« ÇA OU RIEN, c’est quasiment la même chose. » Le verdict posé par le Groupe d’information et de soutien des immigrés (Gisti) au lendemain de la rencontre entre Nicolas Sarkozy et les animateurs de la campagne contre la double peine est sévère, mais reflète assez fidèlement le sentiment dominant des associations de défense des étrangers. Mercredi 2 avril, le ministre de l’intérieur a fait connaître les conclusions du groupe de travail qu’il avait créé en novembre 2002 ( Le Monde du 4 avril).
Les principales organisations impliquées dans ce dossier ont décidé de faire connaître, vendredi, leur profonde déception » lors d’une conférence de presse.
Une « réforme en trompe l’œil », des « modifications cosmétiques » : les mots pour caractériser le sentiment dominant ne sont pas les mêmes. Mais le constat est partagé : la réforme qui se dessine derrière les propositions du groupe de travail et que Nicolas Sarkozy a déclaré faire siennes ne répond pas aux attentes. Le ministre de l’intérieur avait pourtant presque réussi à convaincre certaines associations et quelques personnalités comme Bertrand Tavemier de la sincérité de ses intentions réformatrices. Il avait ainsi publiquement reconnu le caractère « inhumain» de l’interdiction du territoire français (ITF) pour « les étrangers dont l’essentiel de la vie est en France ».
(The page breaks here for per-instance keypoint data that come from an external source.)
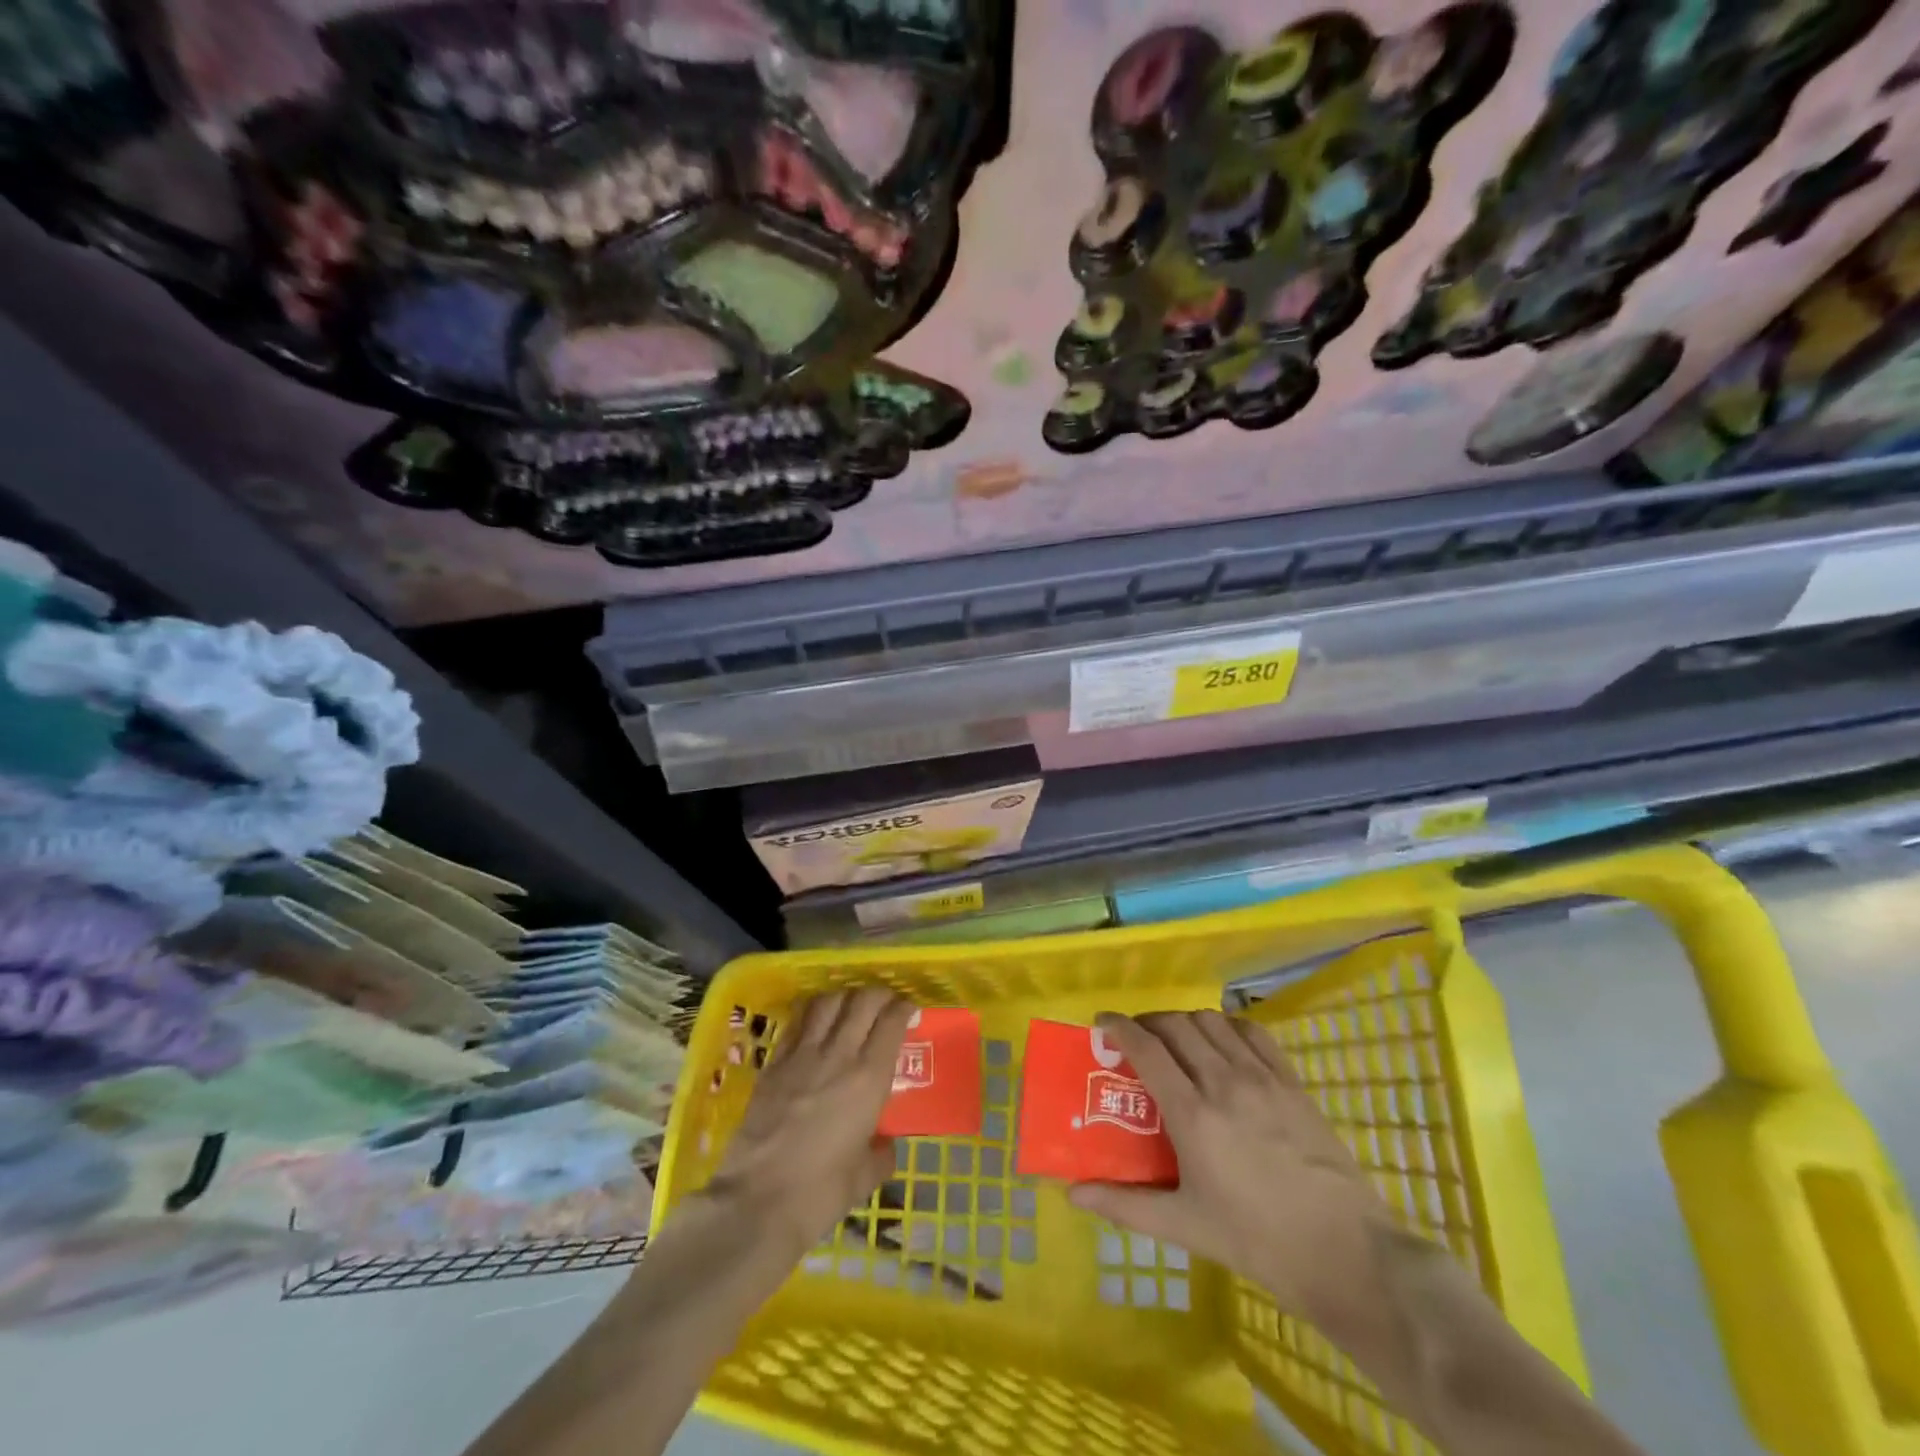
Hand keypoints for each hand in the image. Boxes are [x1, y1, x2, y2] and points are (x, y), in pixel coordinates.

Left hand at [704, 988, 912, 1258]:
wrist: (757, 1202)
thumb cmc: (820, 1193)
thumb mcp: (865, 1178)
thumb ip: (881, 1154)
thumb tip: (884, 1144)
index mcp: (869, 1079)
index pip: (891, 1023)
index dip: (903, 1008)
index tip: (909, 1010)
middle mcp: (839, 1055)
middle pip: (862, 1001)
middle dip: (879, 994)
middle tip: (884, 1003)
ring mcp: (802, 1055)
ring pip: (828, 1002)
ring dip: (844, 997)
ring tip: (850, 1006)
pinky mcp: (774, 1063)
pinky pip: (797, 1023)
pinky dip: (812, 1012)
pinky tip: (815, 1021)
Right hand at [1068, 1011, 1397, 1326]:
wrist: (1344, 1252)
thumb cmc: (1257, 1240)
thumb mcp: (1185, 1226)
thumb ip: (1125, 1205)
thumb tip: (1073, 1194)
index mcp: (1193, 1115)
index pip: (1146, 1048)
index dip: (1119, 1027)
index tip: (1102, 1022)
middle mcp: (1223, 1082)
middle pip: (1176, 1025)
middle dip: (1149, 1022)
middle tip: (1137, 1038)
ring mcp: (1262, 1077)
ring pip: (1212, 1022)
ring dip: (1185, 1022)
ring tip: (1177, 1041)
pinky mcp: (1292, 1081)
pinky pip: (1253, 1032)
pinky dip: (1228, 1027)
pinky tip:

Confronté à une campagne efficace qui mobilisait associations, syndicats et organisations politiques, relayée par des députés de plus en plus nombreux, y compris dans les propres rangs de la majorité, le ministre de l’intérieur était convenu qu’il était nécessaire de réformer l’ordonnance de 1945 sur le séjour des étrangers.
« SE DONNER UNE IMAGE »
La réforme dessinée par le rapport du groupe ad hoc ne remet pas en cause le principe de la double peine, mais tente de l’aménager en le rendant moins arbitraire. Certaines associations ont l’impression de s’être fait flouer. « On est dans le domaine des effets d’annonce et de l’instrumentalisation des associations avec un faux dialogue », analyse Michel Tubiana, président de la Ligue des droits de l’homme (LDH). « Ces propositions vont permettre au ministre de se donner une image de mouvement alors que rien ne bouge. »
Même sévérité au Gisti, où l’on juge que si le ton général du rapport est « il faut être humain », en même temps, selon Stéphane Maugendre, avocat et vice-président de l’association, « au nom de l’“éthique de responsabilité” avancée pour justifier le maintien de la double peine, des principes de base comme la non-discrimination et la proportionnalité des peines sont invalidés ».
D’autres se montrent plus pondérés. Le Mouvement contre le racisme et pour l’amitié entre les peuplés (MRAP) veut « rester attentif et vigilant » et rappeler ses positions de principe pour une interdiction absolue de prononcer des ITF. Mais Mouloud Aounit, son président, estime que « le dossier n’est pas bouclé ».
La Cimade n’est pas non plus totalement critique : « M Sarkozy a respecté le plan de travail annoncé. A priori, j’ai confiance », assure Bernard Bolze, porte-parole de la campagne, qui reconnaît cependant : « II ne touche pas au principe de l’ITF, et la vraie protection pour les résident de longue durée n’apparaît pas. » Il pense néanmoins que « le rapport n’est pas le projet de loi et que les associations ont leur rôle à jouer ».
C’est également le sentiment du député (UMP) Étienne Pinte, auteur d’une proposition de loi supprimant les ITF. « C’est un point extrêmement positif que le ministre ait tenu ses engagements. Mais j’ai du mal à comprendre pourquoi le rapport maintient les interdictions du territoire partir du moment où le ministère de l’intérieur a entre les mains la possibilité d’expulser au nom l’ordre public. » Le député a prévu d’envoyer par écrit, d’ici huit jours », ses réactions. Tout comme les associations, qui ont mis au point une lettre conjointe expliquant que « le principe de maintien de la double peine est inadmissible ».